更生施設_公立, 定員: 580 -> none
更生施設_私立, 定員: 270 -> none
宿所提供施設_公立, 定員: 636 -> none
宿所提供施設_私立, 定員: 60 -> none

....

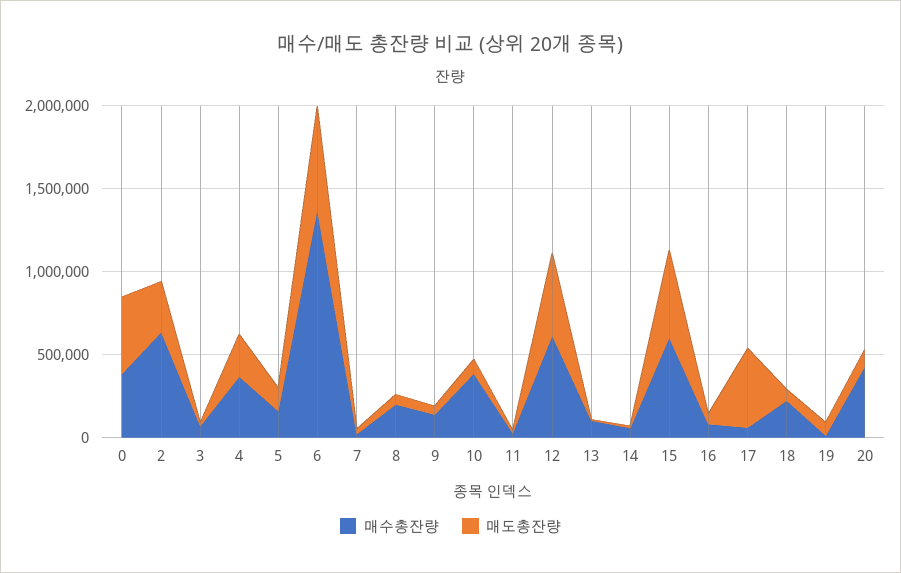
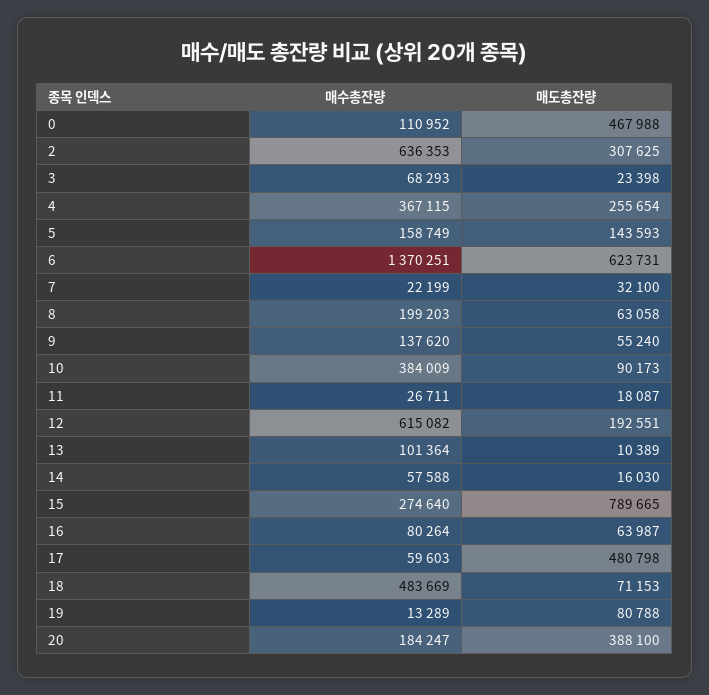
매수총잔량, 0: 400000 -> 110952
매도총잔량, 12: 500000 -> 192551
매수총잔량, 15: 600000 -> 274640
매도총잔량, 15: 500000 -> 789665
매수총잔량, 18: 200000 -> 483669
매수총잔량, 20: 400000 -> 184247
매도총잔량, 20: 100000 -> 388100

....

** Job item **
Among the entries above, locate the lines containing "更生施設_公立, 定員: 580 -> none" and "宿所提供施設_私立, 定員: 60 -> none", and transcribe exactly those two lines and all lines between.

** Solution to the problem **
更生施設_公立, 定員: 580 -> none
更生施設_私立, 定員: 270 -> none
宿所提供施設_公立, 定員: 636 -> none
宿所提供施設_私立, 定員: 60 -> none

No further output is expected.